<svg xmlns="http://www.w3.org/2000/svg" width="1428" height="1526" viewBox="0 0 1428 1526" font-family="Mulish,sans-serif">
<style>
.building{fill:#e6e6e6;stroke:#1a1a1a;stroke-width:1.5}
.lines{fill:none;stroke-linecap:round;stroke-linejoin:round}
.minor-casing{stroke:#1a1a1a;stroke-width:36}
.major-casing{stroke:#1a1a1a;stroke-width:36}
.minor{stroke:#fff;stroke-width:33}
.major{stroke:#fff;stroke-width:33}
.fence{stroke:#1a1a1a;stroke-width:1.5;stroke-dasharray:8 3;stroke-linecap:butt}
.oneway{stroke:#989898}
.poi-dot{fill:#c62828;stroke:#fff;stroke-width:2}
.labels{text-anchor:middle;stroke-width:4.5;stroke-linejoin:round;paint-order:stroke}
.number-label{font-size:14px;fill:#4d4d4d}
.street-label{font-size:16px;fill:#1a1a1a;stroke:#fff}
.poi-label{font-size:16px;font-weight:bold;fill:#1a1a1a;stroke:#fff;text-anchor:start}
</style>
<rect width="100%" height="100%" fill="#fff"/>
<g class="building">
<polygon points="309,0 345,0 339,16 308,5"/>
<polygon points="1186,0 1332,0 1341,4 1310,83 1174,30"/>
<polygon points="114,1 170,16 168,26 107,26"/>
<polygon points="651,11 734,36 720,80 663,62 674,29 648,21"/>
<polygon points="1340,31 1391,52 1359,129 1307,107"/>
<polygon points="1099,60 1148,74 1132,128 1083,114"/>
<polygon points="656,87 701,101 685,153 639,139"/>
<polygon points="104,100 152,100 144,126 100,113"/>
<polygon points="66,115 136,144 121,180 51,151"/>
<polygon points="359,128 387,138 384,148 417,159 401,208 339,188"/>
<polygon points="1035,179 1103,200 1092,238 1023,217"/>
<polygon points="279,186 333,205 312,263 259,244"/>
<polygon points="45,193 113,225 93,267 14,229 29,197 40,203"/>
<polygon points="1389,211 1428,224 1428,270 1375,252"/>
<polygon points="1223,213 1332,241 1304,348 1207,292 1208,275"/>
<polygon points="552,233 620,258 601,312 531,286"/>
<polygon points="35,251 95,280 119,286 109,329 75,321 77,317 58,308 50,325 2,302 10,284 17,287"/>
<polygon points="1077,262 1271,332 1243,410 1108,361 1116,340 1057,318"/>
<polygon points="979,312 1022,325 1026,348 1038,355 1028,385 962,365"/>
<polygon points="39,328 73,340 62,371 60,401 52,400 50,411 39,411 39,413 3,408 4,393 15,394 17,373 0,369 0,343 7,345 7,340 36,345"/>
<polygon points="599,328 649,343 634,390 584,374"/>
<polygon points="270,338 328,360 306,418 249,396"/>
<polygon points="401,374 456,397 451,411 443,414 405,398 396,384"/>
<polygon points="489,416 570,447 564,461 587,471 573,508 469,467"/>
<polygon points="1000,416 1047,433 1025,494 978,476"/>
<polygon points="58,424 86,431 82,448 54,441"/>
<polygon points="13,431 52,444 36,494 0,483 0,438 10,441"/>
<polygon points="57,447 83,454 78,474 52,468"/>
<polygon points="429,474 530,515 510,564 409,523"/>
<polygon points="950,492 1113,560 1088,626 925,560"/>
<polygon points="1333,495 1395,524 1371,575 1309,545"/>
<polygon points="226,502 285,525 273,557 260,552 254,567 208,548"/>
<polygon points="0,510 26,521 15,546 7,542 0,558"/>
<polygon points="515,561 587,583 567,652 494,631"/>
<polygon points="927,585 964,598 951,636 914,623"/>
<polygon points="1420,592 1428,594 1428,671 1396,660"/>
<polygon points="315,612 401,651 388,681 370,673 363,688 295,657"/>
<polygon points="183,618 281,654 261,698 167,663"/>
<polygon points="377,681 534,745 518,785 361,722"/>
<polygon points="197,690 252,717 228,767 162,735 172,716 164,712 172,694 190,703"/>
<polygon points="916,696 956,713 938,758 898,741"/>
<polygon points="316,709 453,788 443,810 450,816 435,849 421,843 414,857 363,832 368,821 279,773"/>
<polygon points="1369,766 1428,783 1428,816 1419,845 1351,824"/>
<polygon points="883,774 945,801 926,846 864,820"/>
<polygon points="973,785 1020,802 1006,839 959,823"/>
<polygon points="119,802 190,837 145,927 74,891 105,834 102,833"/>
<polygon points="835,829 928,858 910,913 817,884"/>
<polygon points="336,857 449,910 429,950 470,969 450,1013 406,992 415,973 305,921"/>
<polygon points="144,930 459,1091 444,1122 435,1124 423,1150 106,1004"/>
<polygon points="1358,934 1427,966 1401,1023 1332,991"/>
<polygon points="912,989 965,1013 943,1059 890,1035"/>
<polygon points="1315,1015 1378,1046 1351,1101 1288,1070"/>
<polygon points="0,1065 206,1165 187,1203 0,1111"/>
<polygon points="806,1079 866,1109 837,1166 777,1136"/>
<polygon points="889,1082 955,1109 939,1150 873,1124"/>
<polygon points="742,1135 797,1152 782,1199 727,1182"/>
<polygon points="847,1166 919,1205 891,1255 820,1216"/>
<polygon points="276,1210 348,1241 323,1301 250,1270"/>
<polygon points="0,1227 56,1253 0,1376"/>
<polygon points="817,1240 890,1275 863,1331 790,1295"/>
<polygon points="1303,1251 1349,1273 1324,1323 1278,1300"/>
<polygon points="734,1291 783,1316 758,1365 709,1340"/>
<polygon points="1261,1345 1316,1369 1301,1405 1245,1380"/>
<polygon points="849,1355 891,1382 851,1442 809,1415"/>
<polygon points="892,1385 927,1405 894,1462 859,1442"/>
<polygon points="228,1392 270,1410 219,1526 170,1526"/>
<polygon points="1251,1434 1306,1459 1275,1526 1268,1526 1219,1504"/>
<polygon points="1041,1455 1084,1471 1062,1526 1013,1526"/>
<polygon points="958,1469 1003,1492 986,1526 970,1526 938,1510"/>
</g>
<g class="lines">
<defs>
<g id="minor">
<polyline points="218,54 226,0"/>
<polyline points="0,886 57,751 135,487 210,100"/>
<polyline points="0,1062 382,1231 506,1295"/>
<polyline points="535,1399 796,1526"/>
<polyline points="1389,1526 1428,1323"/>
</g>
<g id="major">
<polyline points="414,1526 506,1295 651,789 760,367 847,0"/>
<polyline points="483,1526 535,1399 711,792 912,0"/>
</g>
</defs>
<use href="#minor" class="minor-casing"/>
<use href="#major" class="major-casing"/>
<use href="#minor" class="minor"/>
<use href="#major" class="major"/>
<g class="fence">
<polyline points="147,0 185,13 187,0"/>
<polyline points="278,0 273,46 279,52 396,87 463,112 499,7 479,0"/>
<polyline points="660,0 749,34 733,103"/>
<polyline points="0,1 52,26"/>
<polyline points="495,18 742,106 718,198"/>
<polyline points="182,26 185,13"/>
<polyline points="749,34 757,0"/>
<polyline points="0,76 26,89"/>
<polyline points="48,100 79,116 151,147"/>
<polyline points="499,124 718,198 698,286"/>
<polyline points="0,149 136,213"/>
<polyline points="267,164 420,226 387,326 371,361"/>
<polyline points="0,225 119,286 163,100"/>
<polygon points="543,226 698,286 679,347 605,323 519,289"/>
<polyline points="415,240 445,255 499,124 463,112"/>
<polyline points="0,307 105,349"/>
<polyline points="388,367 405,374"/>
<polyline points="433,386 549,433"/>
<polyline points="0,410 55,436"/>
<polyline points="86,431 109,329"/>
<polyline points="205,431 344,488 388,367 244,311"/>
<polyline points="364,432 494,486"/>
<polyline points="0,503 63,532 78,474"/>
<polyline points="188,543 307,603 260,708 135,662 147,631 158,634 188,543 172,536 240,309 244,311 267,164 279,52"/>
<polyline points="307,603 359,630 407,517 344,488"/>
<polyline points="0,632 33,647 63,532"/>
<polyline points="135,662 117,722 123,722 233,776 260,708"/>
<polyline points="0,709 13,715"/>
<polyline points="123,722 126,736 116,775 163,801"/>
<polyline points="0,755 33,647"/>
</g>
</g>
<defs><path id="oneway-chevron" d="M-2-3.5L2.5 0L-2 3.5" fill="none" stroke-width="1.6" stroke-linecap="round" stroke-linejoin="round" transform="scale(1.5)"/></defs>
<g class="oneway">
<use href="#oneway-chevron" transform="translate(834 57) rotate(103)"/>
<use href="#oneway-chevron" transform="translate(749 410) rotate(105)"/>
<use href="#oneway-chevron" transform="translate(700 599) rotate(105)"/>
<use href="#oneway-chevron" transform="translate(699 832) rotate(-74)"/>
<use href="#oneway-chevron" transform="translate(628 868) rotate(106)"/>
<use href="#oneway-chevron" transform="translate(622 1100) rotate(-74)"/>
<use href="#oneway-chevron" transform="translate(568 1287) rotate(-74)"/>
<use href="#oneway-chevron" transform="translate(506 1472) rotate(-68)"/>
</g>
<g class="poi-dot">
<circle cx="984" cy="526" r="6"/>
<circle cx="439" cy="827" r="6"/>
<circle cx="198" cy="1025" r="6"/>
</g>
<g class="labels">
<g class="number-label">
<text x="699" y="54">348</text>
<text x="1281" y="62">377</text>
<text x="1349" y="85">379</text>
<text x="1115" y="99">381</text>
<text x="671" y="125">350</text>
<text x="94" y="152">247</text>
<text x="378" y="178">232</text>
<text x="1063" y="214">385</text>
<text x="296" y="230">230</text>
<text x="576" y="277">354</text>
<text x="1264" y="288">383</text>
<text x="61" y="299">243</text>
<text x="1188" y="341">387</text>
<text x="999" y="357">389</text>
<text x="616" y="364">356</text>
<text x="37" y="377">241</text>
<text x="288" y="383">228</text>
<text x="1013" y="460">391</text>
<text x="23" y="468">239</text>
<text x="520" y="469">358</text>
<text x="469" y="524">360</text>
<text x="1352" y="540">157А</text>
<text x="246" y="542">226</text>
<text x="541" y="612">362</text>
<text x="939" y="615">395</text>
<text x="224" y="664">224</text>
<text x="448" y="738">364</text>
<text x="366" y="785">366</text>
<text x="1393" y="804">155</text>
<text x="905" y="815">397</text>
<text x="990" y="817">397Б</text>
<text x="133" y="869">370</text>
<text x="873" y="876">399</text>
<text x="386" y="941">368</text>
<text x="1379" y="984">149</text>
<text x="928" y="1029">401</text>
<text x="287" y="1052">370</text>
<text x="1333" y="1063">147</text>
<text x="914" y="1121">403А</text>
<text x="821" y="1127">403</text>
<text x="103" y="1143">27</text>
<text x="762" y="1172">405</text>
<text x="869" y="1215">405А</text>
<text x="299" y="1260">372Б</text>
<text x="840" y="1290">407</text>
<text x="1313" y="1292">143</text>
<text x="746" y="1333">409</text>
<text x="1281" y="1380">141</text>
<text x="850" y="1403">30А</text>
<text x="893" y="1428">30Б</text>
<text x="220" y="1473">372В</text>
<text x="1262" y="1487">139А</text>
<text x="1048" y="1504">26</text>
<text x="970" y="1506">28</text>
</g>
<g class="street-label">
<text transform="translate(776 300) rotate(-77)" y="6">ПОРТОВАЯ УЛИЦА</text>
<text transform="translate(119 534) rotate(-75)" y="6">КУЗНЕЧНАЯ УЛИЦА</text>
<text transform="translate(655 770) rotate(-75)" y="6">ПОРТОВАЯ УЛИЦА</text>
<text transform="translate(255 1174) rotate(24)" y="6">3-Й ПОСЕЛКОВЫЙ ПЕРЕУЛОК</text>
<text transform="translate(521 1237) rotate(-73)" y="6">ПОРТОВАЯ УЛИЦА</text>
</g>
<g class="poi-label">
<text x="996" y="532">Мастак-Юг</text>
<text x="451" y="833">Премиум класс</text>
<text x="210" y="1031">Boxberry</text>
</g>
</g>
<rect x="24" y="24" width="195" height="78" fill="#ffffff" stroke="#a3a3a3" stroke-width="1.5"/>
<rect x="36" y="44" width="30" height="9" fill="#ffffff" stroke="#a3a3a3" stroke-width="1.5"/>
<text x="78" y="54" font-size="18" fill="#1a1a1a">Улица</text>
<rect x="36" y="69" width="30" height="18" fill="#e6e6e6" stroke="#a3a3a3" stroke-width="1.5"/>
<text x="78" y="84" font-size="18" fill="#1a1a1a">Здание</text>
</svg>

***

• Exercise requirements: Every line above that holds the word "lines" is to be found and copied.

• Task solution:
.lines{fill:none;stroke-linecap:round;stroke-linejoin:round}
<g class="lines">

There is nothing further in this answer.